Community and Support
Getting Help:
Documentation: kestra.io/docs
GitHub Issues: github.com/kestra-io/kestra/issues
Community Slack: kestra.io/slack (Join 3000+ members)
Stack Overflow: Use tag
kestra
Contributing:
# Clone the repository
git clone https://github.com/kestra-io/kestra.git
cd kestra
# Build from source
./gradlew build
# Run tests
./gradlew test
# Submit pull request
Conclusion
You now have Kestra running in your chosen environment! Whether you opted for the quick Docker setup or a full Kubernetes deployment, you're ready to start building powerful data workflows.
Key Takeaways:
Start simple: Use Docker standalone for exploration
Scale gradually: Move to Docker Compose, then Kubernetes
Configure properly: Use environment variables and config files
Monitor everything: Set up metrics and alerts from day one
Join the community: The Kestra community is active and helpful
What's Next?
In the next article, we'll dive into Building Your First ETL Pipeline.
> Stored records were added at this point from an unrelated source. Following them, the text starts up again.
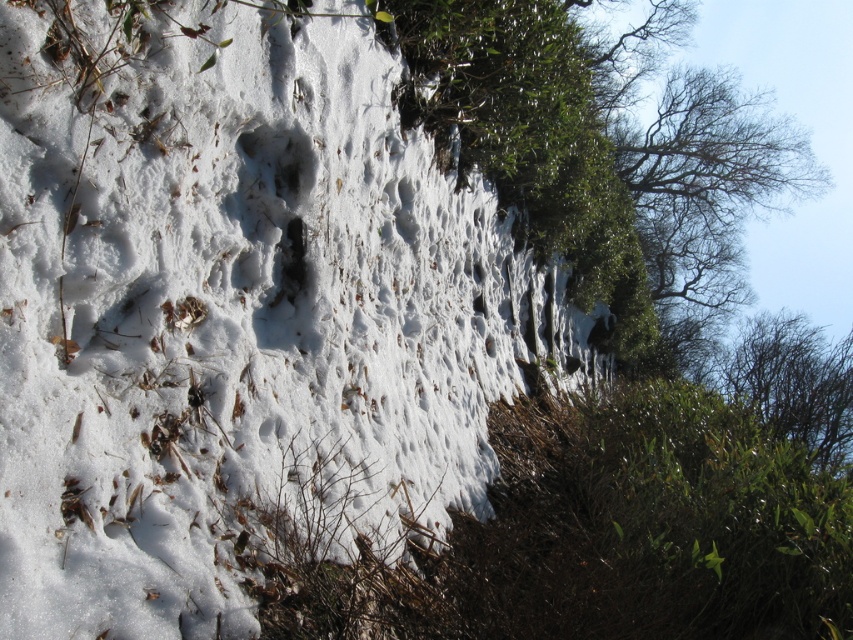
You are an explorer in the snowy landscape. You see the white fluffy snow at center and the green leafy tree at upper right. Which one is nearer to you?

The white fluffy snow at center is closer to the viewer than the green leafy tree at upper right, so the white fluffy snow at center is nearer to you.

In the scene shown: You are standing at the origin point of the coordinate system in the snowy landscape. You want to move towards the white fluffy snow at center. What are the coordinates you need to move to?

The coordinates to move towards the white fluffy snow at center are point (235,308).

You are an explorer trying to navigate through the snowy landscape. You see the white fluffy snow at center and the green leafy tree at upper right. Which one is taller?

The white fluffy snow at center has a lesser height compared to the green leafy tree at upper right, so the green leafy tree at upper right is taller.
We'll cover:
Extracting data from multiple sources
Transforming with Python and SQL
Loading to databases and data warehouses
Error handling and monitoring
Best practices for production pipelines
Before the next article, try:
Create a namespace for your project
Build a simple flow that downloads and processes a public dataset
Explore the web UI and understand the execution view
Join the Slack community and introduce yourself
Remember: The goal of installation isn't just to get software running—it's to create a foundation that's secure, scalable, and maintainable. Take the time to do it right, and your future self will thank you.